In other parts of the city, however. there are moves to impose a ban on parking: ‘The HCM City People’s Committee has asked authorities in districts to take drastic measures to stop pavements being used for parking as well as for commercial purposes. Nguyen Trung Tin, deputy chairman of the city’s People’s Committee, said that districts should strictly impose fines so that pavements could remain clear. He asked that the city to revoke the licences of shops that used pavements for parking vehicles. “Each district had to impose a deadline for pavement clearance and ensure that deadlines were met,” Tin said.’
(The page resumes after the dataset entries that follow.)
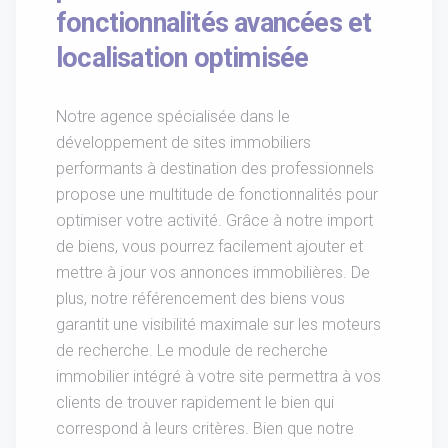
fonctionnalités avancées et
localisation optimisée
Notre agence spécialisée dans le
développement de sites immobiliers
performants à destination des professionnels
propose une multitude de fonctionnalités pour
optimiser votre activité. Grâce à notre import
de biens, vous pourrez facilement ajouter et
mettre à jour vos annonces immobilières. De
plus, notre référencement des biens vous
garantit une visibilité maximale sur les moteurs
de recherche. Le module de recherche
immobilier intégré à votre site permettra à vos
clients de trouver rapidement le bien qui
correspond à leurs critères. Bien que notre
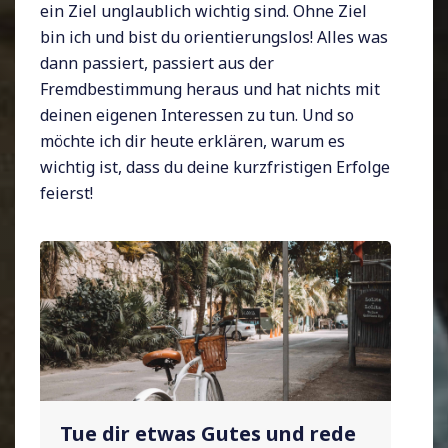
ein Ziel unglaublich wichtig sind. Ohne Ziel
bin ich und bist du orientierungslos! Alles was
dann passiert, passiert aus der
Fremdbestimmung heraus und hat nichts mit
deinen eigenen Interessen zu tun. Und so
möchte ich dir heute erklären, warum es
wichtig ist, dass du deine kurzfristigen Erfolge
feierst!
Tue dir etwas Gutes und rede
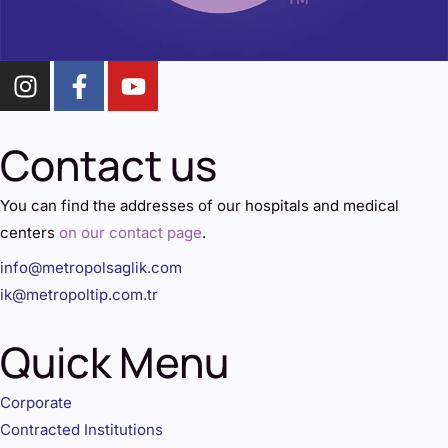
Contact us
You can find the addresses of our hospitals and medical
centers
on our contact page
.
info@metropolsaglik.com
ik@metropoltip.com.tr
Quick Menu
Corporate
Contracted Institutions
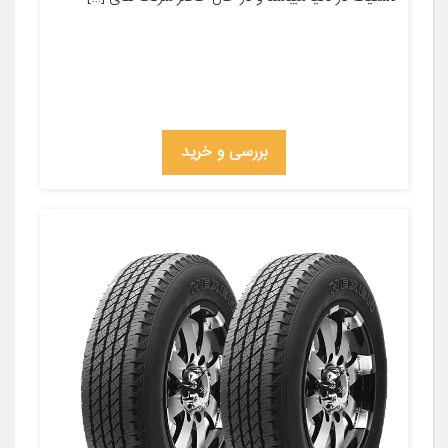
بررسی و خرید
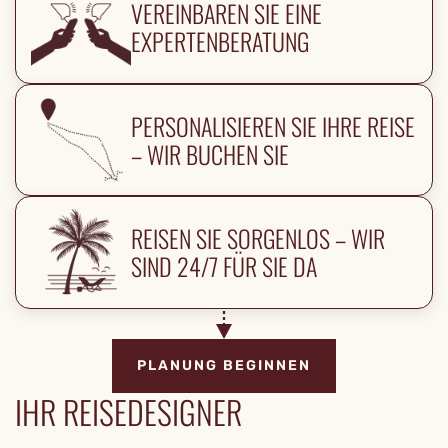
VEREINBAREN SIE EINE
EXPERTENBERATUNG
PERSONALISIEREN SIE IHRE REISE
– WIR BUCHEN SIE
REISEN SIE SORGENLOS – WIR
SIND 24/7 FÜR SIE DA
PLANUNG BEGINNEN
IHR REISEDESIGNER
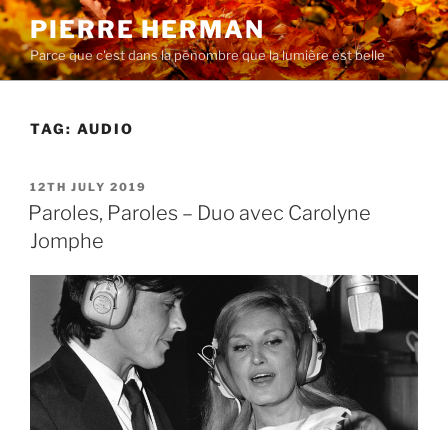
Skip
PIERRE HERMAN
to
Parce que c'est dans la pénombre que la lumière est belle
content
TAG:
AUDIO
POSTED
12TH JULY 2019
ON
Paroles, Paroles – Duo avec Carolyne
Jomphe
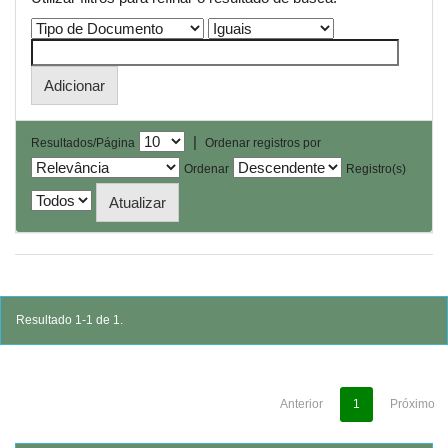
|
Resultados/Página
Ordenar registros por
Ordenar
Registro(s)
Resultado 1-1 de 1.
Anterior
1
Próximo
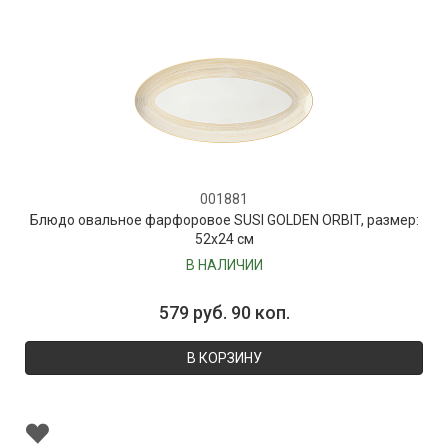
001881
Блюдо овальное фарфоровое SUSI GOLDEN ORBIT, размер:
52х24 см
В НАЛИЧИИ
579 руб. 90 коп.
В КОРЗИНУ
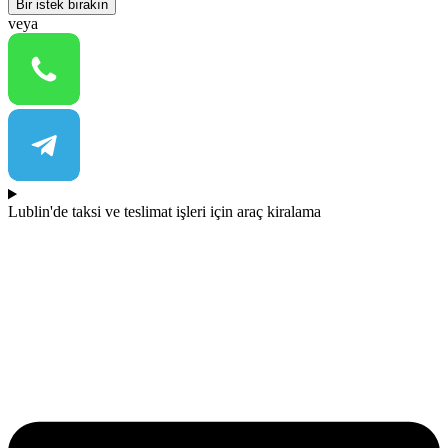
Bir istek bırakın
veya
Lublin'de taksi ve teslimat işleri için araç kiralama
Finally, here are a couple of youtube clips of traffic in the city, not for the faint-hearted, but it seems to function in a crazy sort of way! You can see how the pavements are completely blocked by motorbikes at one point in the first video.

British Parking Awards 2012!

8 Mar

OK, so by some odd and completely random route which had absolutely nothing to do with this blog or any associated campaigning I will be donning a suit tomorrow and be heading for the  2012 British Parking Awards‘ ceremony in Park Lane, Mayfair. In case you are curious, I believe that I was invited because I wasn’t interested in car parks or parking and would talk about something more interesting! Little did they know….

Anyway, I will report on the event in due course after finding out who won the following awards: Enforcement Award, Parking and Environment Award and the Exceptional Customer Service Award. I will be less interested in the Best New Car Park and Best Car Park Refurbishment Awards!

British Parking Awards 2012

 

Mervyn Lambert Traffic – blocking pavements again

7 Mar

I did a post about Mervyn Lambert Traffic recently after they had left a number of traffic signs blocking the pavements around where I live. I called their emergence line and to their credit someone jumped into a van and drove 50 miles to come and move them and we even had a friendly and productive discussion about the issue in site. Unfortunately… they have gone and done exactly the same thing again – this time on a much busier road.

In response I have now removed the offending sign into safe keeping and have invited them to come and collect it from me. I do realise that this might create some inconvenience for motorists on the signed diversion, however it will create less inconvenience and risk for pedestrians (including kids heading to school during this morning rush-hour). Talking of risk, anyone who considers removing signs in their patch should be aware that it is illegal to move traffic signs and one can get a £1000 fine; I am taking that risk because I believe that it is necessary to do so to get these companies to pay attention and obey the law, and because I don’t believe they would take me to court given that I have evidence of their offense, and of course I would love to head what the court would say if they did! One also needs to carefully consider if the removal of the sign could create an increased risk or a collision – if in doubt leave them where they are a phone the company and get them to sort it. The picture below shows this particular offending sign. Do notice that the legal footway ends where the tarmac ends and the concrete starts with far less than the legal 1 meter minimum of on-obstructed footway.

Mervyn Lambert Traffic across the pavement again!